Konträre Meinungen: Lobo und Martenstein
50 der insgesamt 4.235 Diskussionspaare trafen in Berlin aufeinander, lauschten vor ihren Gesprächen den Ansprachen des Bundespräsidenten und weiterer Redner. Sie hörten, wie Sascha Lobo, bekannter Blogger mit markanter Irokesenfrisur, eine "rote Linie" zog, sich in knapp bemessenen fünf Minuten Redezeit dagegen aussprach, mit Nazis zu debattieren. Die Diskussionspaare erlebten daraufhin, wie Harald Martenstein, seines Zeichens Kolumnist, seinen vorbereiteten Text links liegen ließ und auf Lobos flammende Rede einging. Man müsse immer den Menschen hinter der Meinung sehen, jeden Dialog eingehen und dürfe gerade nicht einzelne ausschließen. Der Austausch konträrer Ansichten fand schon auf der Bühne statt.

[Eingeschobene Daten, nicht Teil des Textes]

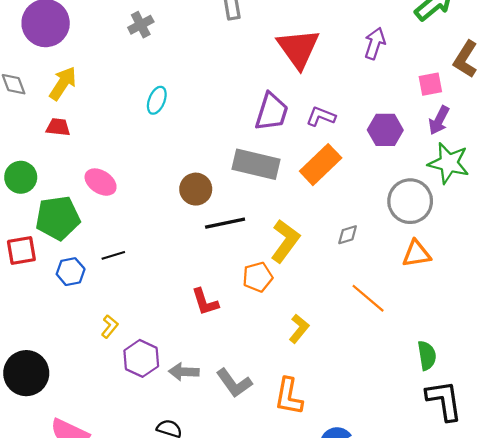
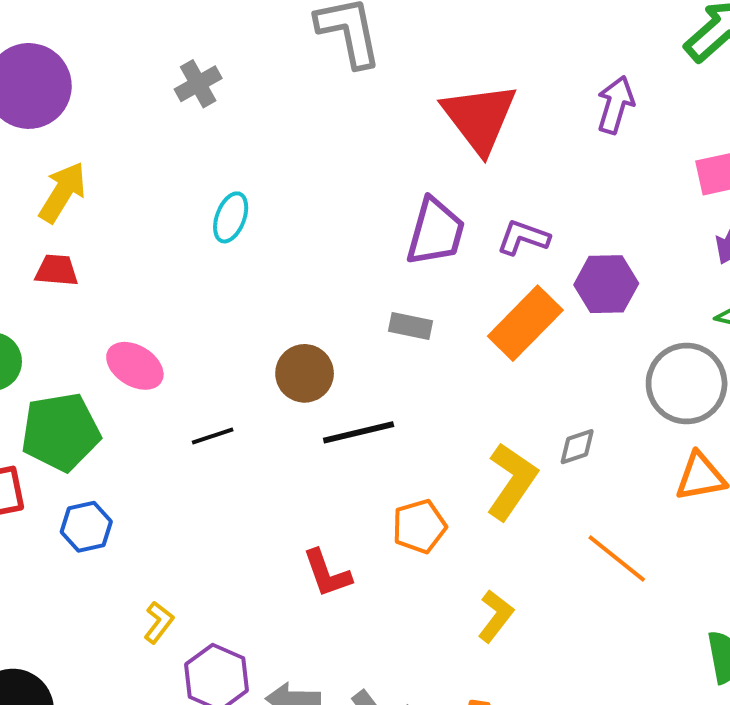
purple hexagon: (385, 130) -> (606, 284), moved
gray rectangle: (256, 164) -> (411, 326), size x0.5
yellow L-shape: (285, 241) -> (512, 481), moved
black line: (113, 255) -> (213, 436), moved

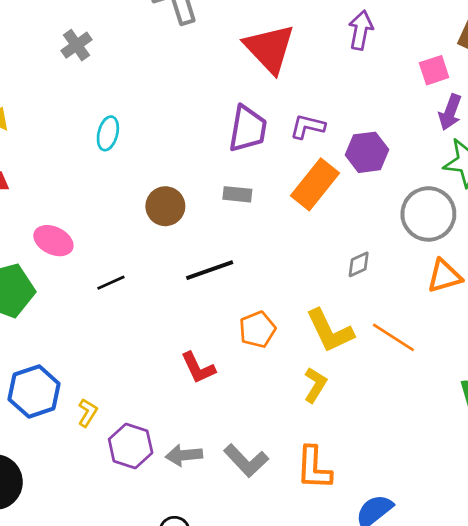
brown circle: (305, 373) -> (165, 206), moved
yellow L-shape: (512, 481) -> (330, 331), moved, turned 126
blue hexagon: (86, 527) -> (34, 391), moved, size x1.5

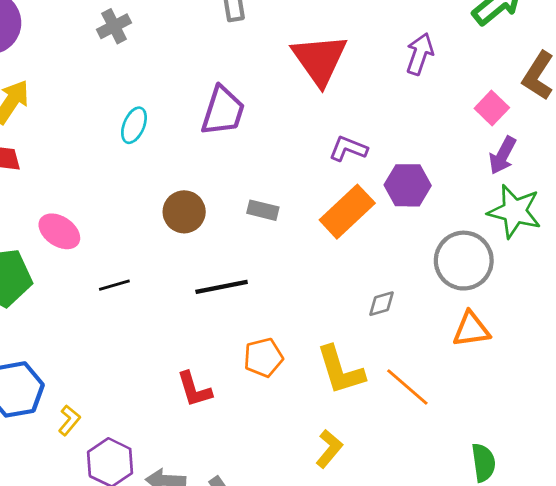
pink square: (434, 70) -> (492, 108), turned -36
purple trapezoid: (248, 129) -> (223, 111), moved
yellow L-shape: (315, 385) -> (329, 449), moved

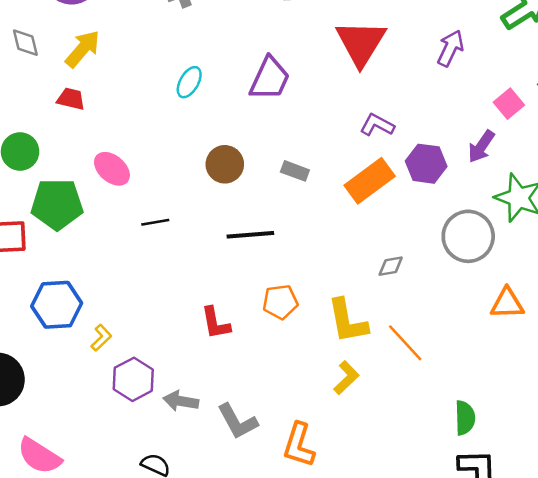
purple arrow: (503, 155) -> (481, 146), moved
orange triangle: (471, 329) -> (507, 303), moved
yellow L-shape: (329, 449) -> (346, 378), moved

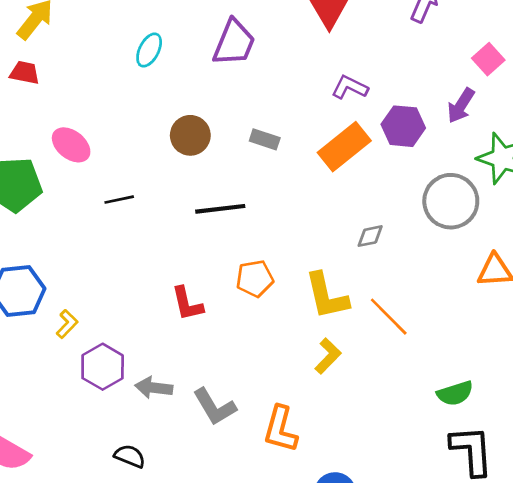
green semicircle: (465, 418) -> (455, 393), turned 76

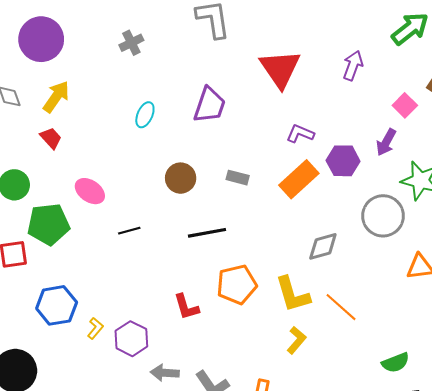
red trapezoid: (25, 73) -> (51, 138), turned 40
gray diamond: (370, 236) -> (323, 246), size x1.5
orange pentagon: (255, 279) -> (237, 284), size x1.4
purple hexagon: (103, 367) -> (131, 339), moved

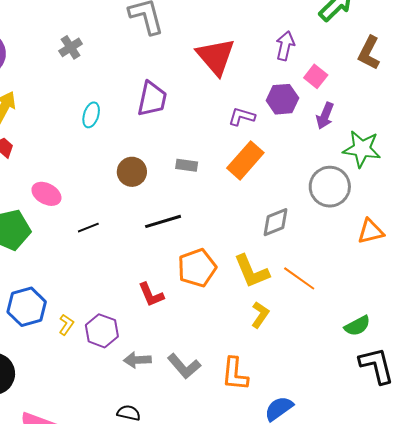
pink square: (405, 105) -> (316, 76), moved
purple hexagon: (343, 161) -> (282, 99), moved

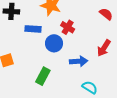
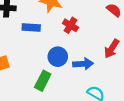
blue circle: (54, 43) -> (58, 57), moved

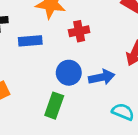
red cross: (70, 25) -> (79, 31), turned -35

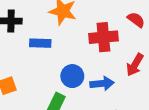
red cross: (79, 31) -> (103, 37), moved, size x1.5

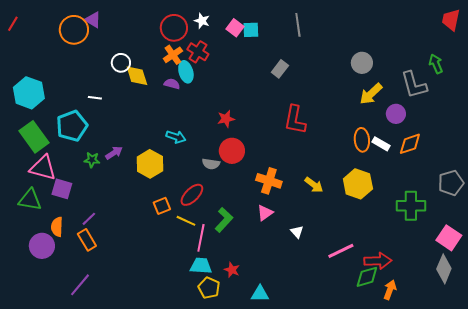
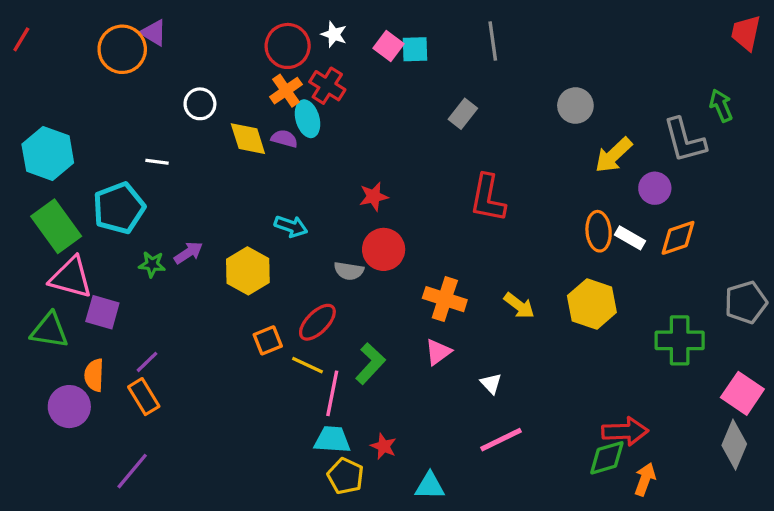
gray circle: (362, 63) -> (575, 106), moved
yellow diamond: (137, 76) -> (248, 139), moved
pink line: (341, 251) -> (501, 440), moved

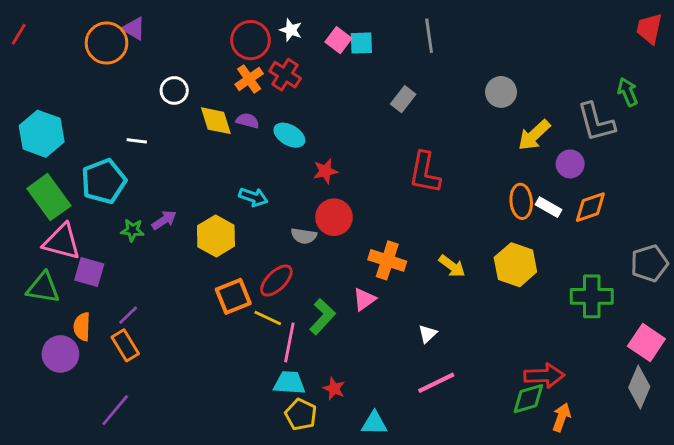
cyan ellipse: (307, 119) -> (289, 135), moved, turned -44
orange square: (268, 340) -> (233, 296), size x1.4
pink triangle: (438, 352) -> (364, 299), moved
white triangle: (491, 383) -> (428, 334), turned 30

Mit Marteinsteins Ansicht hielten es auch Youtuberin Eva Schulz und Kolumnistin Mely Kiyak. Letztere gab zu, dass sie selber gerne Diskussionen auf dem Weg geht, betonte deshalb, wie mutig sie die Entscheidung der Teilnehmer zu diesem Gespräch findet. Man war sich einig, es sei nicht einfach, die Meinungen anderer auszuhalten. Aber mit der Bereitschaft zum Austausch und vielleicht sogar dazu, seine Meinung zu ändern, lässt sich viel bewegen.
Das Format "Deutschland spricht" erregt auch international Interesse. Vierzehn Länder planen ähnliche Aktionen, stehen mit den Initiatoren aus Deutschland im Austausch.